Galindo suspected she was still in love with Gonzalez, but he tried not to let it bother him.

He had warned 42-year-old Argelio Gonzalez a few times to stop coming around, so when he saw Gonzalez's gray Cadillac cruising around the trailer park in June 2000, he was ready for an argument.

"Don't come around my house. Please leave," Galindo said.

"Why should I leave if the street's not yours?" Gonzalez retorted.

Galindo asked him again to leave. And then he started crying.

"I already knew what was going to happen," Galindo would later tell police.

He felt a sensation in his pocket, forcing him to whip out his switchblade and repeatedly stab Gonzalez. He thrust the eight-inch blade into Gonzalez's chest, face and back -- so many times the prosecutor said it was hard to count. He said his dead uncle was controlling him, telling him what to do. He called the spirit "Candelo."

"He was manifesting himself inside of me,"I was losing and coming back into conscious, blacking out."

Gonzalez stumbled to the pavement and vomited.

Galindo grabbed him by the arms and dragged him into his trailer, leaving behind a trail of blood. Gonzalez lay on the living room floor gasping for air, so Galindo stabbed him in the right lung, then grabbed a hatchet from a cauldron and smashed his head open.

Galindo blacked out. When he woke up he was in the bathroom, crying and trying to cut Gonzalez's knee off.

He put Gonzalez in the bathtub and ran hot water on him for several hours.

"I was told by Candelo to do so," he said. "I was told this would cause the meat to cook and the blood to stop pouring."

Galindo brought his practice of Santeria to the trailer park when he moved there in 2000.

A blend of traditional African religions and Roman Catholicism, followers of Santeria believe in spiritual forces whose survival depends on blood sacrifices. Galindo believed it brought good fortune.

When police came to his trailer days after the murder, they found a cauldron filled with knives and metal weapons. Chicken blood, a coconut, cigars and pennies littered the altar; skulls were scattered about.

Galindo also followed a dark religion that involved "enslaving spirits to work for you. Some people call it Satanism," he later told police.

He drew eerie pictures on the trailer's walls. A pentagram. An inverted bleeding cross and ancient names for Satan.

Lucifer. Beelzebub.

"May Satan cover you with his hate. Lazaro, Yosalyn forever," it said.

A sinister setting to carry out a gruesome murder.

Before police arrived, Galindo had been holed up in the trailer for two days, hacking at the victim and blacking out for as long as 30 minutes at times.
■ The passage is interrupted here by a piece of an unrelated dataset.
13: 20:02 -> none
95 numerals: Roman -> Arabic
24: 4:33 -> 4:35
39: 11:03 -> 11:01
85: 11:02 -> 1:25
He wrapped the body in a pink sheet and garbage bags and tied it with a phone cord. He scribbled a note and stuck it in the victim's hand along with a white rose he picked from outside.

"Italian mafia. Sorry, Metro-Dade," it read.
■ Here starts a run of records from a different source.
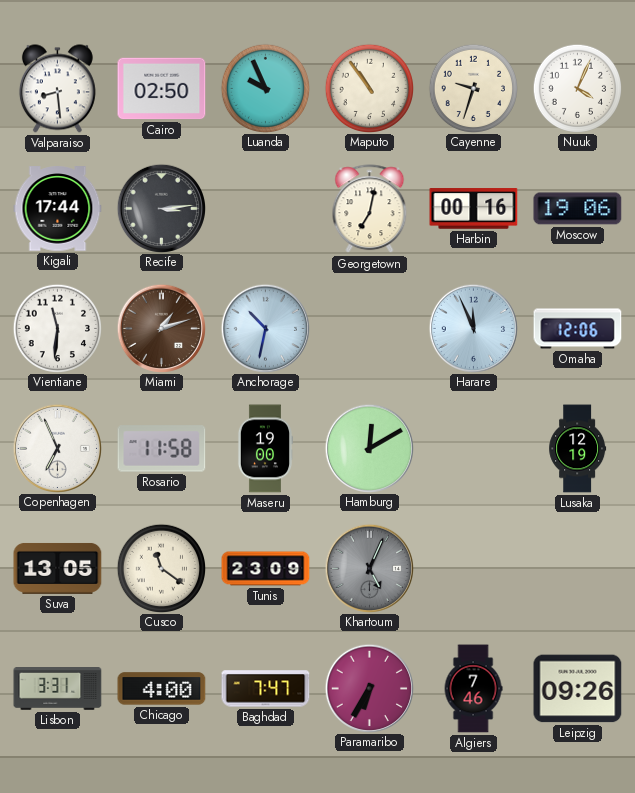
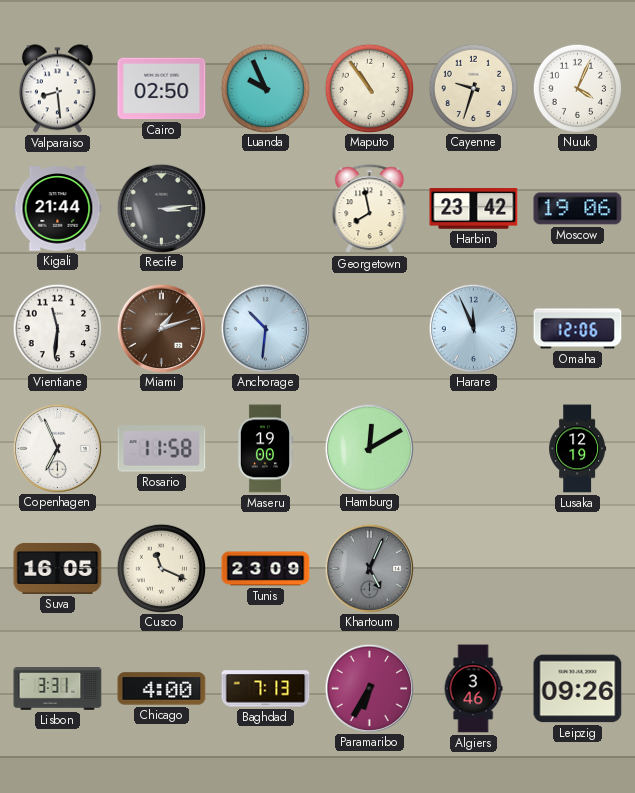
Kigali: 17:44 -> 21:44
Georgetown: 7:02 -> 7:58
Harbin: 00:16 -> 23:42
Anchorage: 10:32 -> 10:31
Suva: 13:05 -> 16:05
Cusco: 11:21 -> 11:19
Baghdad: 7:47 -> 7:13
Algiers: 7:46 -> 3:46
For good measure, he slit Gonzalez's mouth open to "make it look like he snitched out the mob."

He put the body in two trash cans, loaded it in the trunk of his girlfriend's car and dumped them near a middle school he had once attended.

Galindo returned to the trailer, pouring water and bleach throughout the house to clean up the blood. Detectives came looking for Galindo after some boys playing in the neighborhood found the leg. Authorities later found the dismembered body.

Gonzalez's fingers were never found.

At his August trial, Galindo, now 26, represented himself and asked the judge's permission to wear his Satanic garb, including a robe and pins. He brought his Satanic bible to the courtroom, but on the day of jury selection told the judge he had found God and wore a long-sleeve, button-down shirt and dark pants instead.

He told jurors he never killed Gonzalez and that deputies had beat him and coerced the confession from him, but offered no evidence to support the claim.

"The confession is simply a bizarre twisted transcribed channeled statement given as a way for (authorities) to clear the case," he said during opening statements.

It took the jury just over two hours to convict him of second-degree murder.